#### ACTIVITY
Take the listing below and output it exactly, with no images.

#### INFORMATION SUPPLIED
=== Begin Enclosure ===
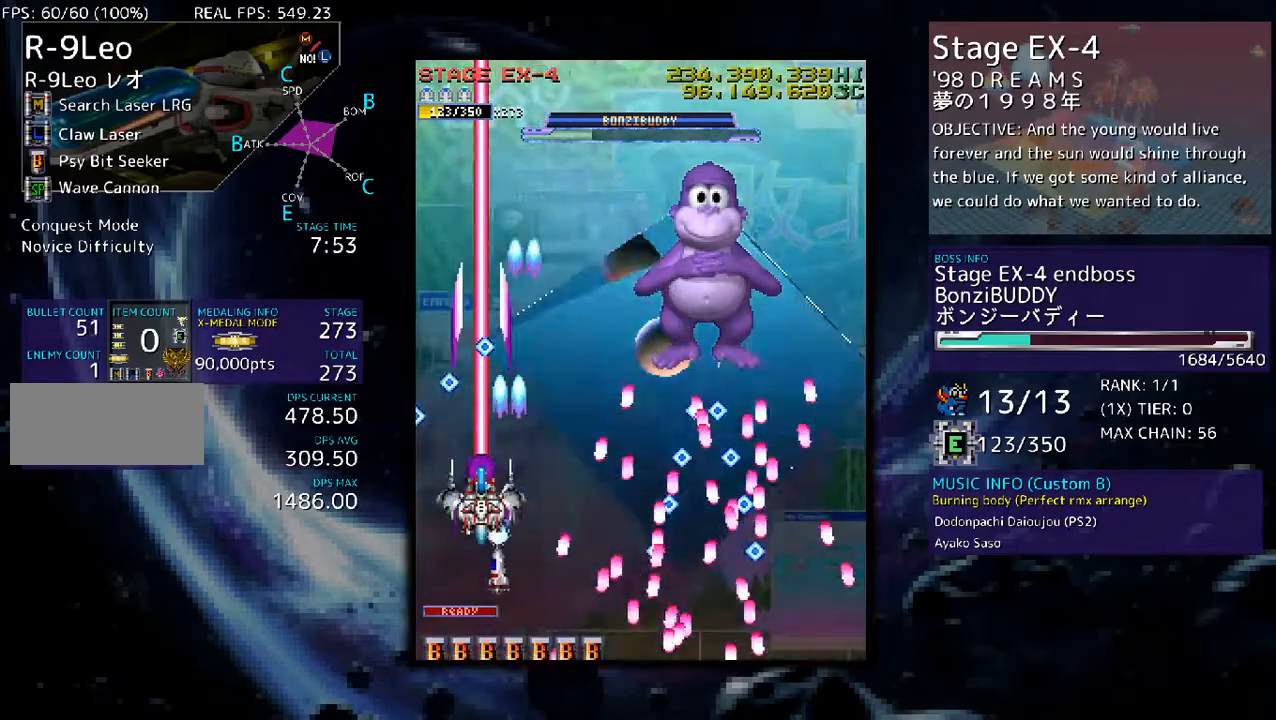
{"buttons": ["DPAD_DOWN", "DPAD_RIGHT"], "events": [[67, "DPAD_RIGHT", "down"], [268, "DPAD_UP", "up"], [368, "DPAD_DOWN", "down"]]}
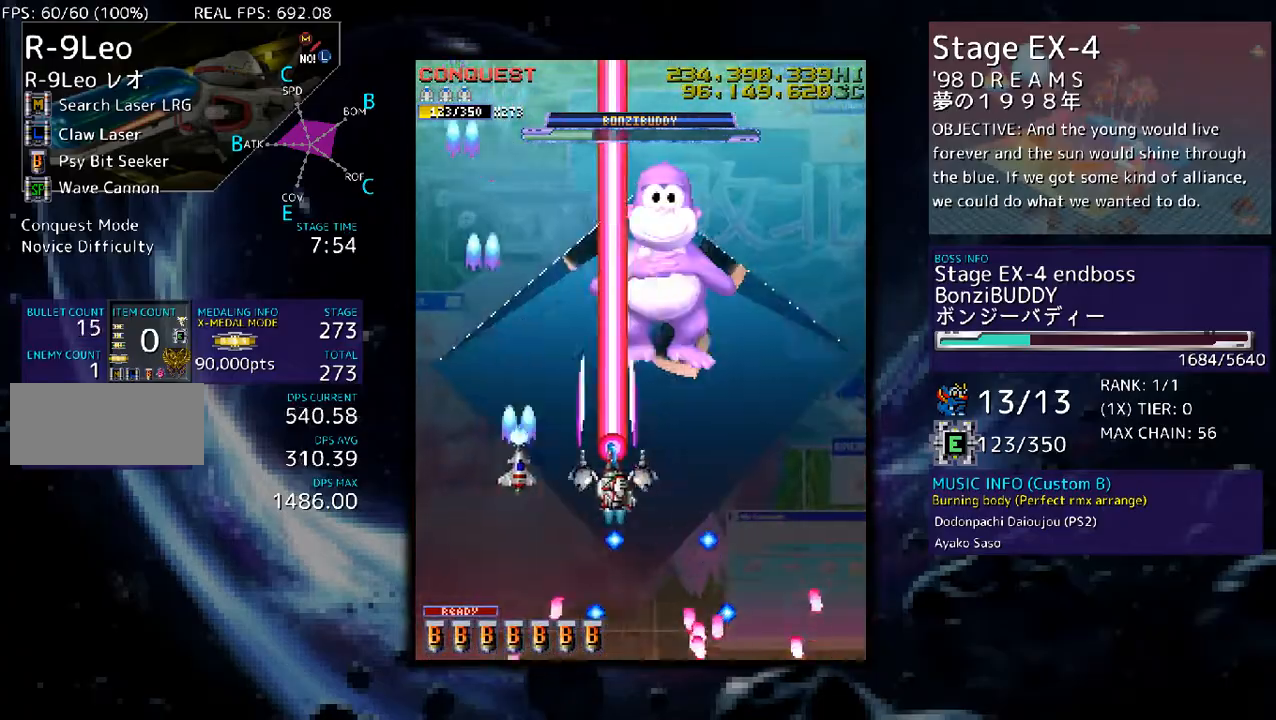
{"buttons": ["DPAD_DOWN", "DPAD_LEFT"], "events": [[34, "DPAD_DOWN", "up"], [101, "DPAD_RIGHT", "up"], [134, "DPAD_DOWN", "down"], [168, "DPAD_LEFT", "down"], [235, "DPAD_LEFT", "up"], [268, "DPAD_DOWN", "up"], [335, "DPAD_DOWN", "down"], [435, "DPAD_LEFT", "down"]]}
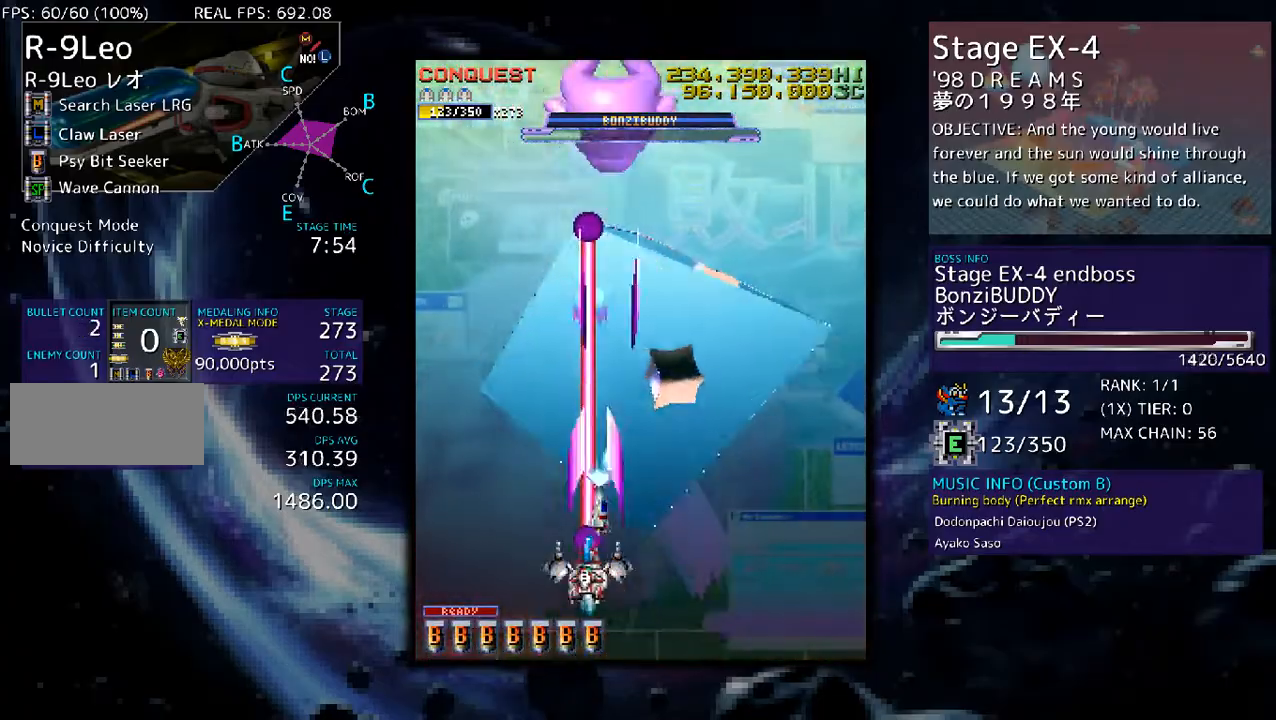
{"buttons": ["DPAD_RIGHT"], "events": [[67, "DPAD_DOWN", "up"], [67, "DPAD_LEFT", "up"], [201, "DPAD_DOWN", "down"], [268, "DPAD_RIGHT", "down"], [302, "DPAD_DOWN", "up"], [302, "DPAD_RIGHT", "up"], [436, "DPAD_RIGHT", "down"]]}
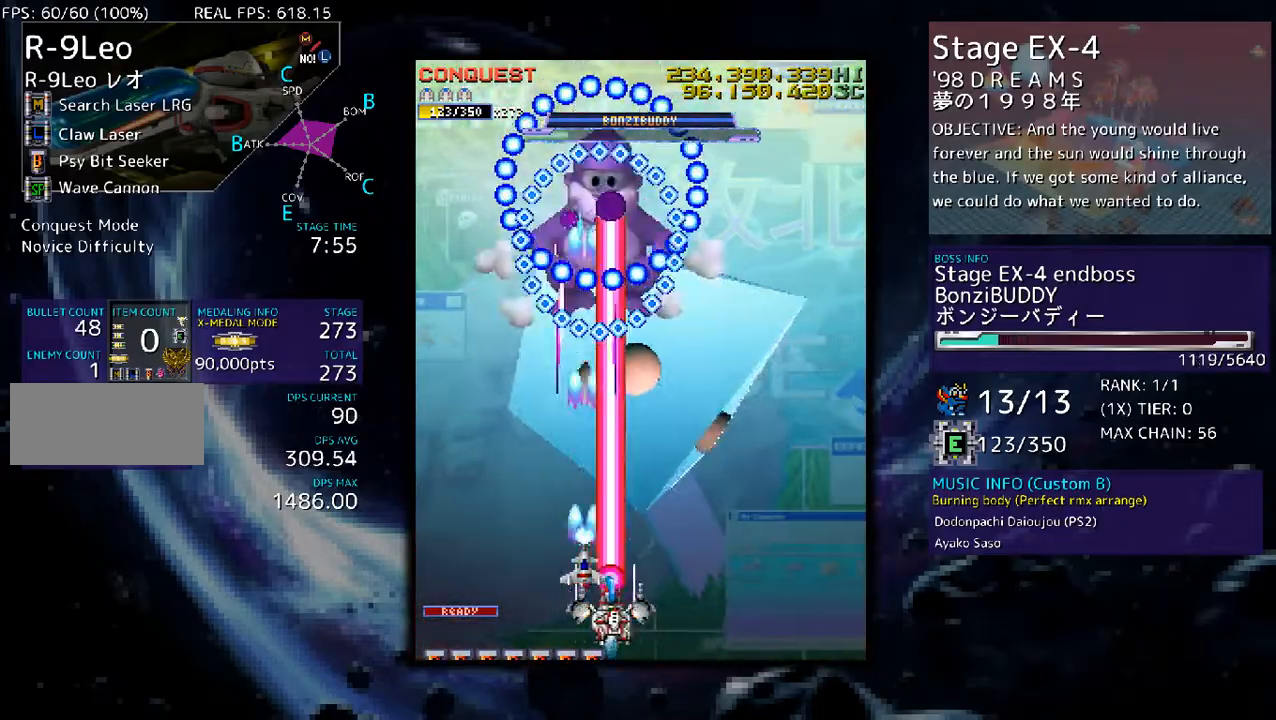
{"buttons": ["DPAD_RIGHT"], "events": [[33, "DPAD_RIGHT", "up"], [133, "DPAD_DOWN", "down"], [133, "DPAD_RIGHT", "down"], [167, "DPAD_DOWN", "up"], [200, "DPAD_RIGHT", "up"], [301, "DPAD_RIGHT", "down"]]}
=== End Enclosure ===
#### EXERCISE SOLUTION
{"buttons": ["DPAD_DOWN", "DPAD_RIGHT"], "events": [[67, "DPAD_RIGHT", "down"], [268, "DPAD_UP", "up"], [368, "DPAD_DOWN", "down"]]}
{"buttons": ["DPAD_DOWN", "DPAD_LEFT"], "events": [[34, "DPAD_DOWN", "up"], [101, "DPAD_RIGHT", "up"], [134, "DPAD_DOWN", "down"], [168, "DPAD_LEFT", "down"], [235, "DPAD_LEFT", "up"], [268, "DPAD_DOWN", "up"], [335, "DPAD_DOWN", "down"], [435, "DPAD_LEFT", "down"]]}
{"buttons": ["DPAD_RIGHT"], "events": [[67, "DPAD_DOWN", "up"], [67, "DPAD_LEFT", "up"], [201, "DPAD_DOWN", "down"], [268, "DPAD_RIGHT", "down"], [302, "DPAD_DOWN", "up"], [302, "DPAD_RIGHT", "up"], [436, "DPAD_RIGHT", "down"]]}
{"buttons": ["DPAD_RIGHT"], "events": [[33, "DPAD_RIGHT", "up"], [133, "DPAD_DOWN", "down"], [133, "DPAD_RIGHT", "down"], [167, "DPAD_DOWN", "up"], [200, "DPAD_RIGHT", "up"], [301, "DPAD_RIGHT", "down"]]}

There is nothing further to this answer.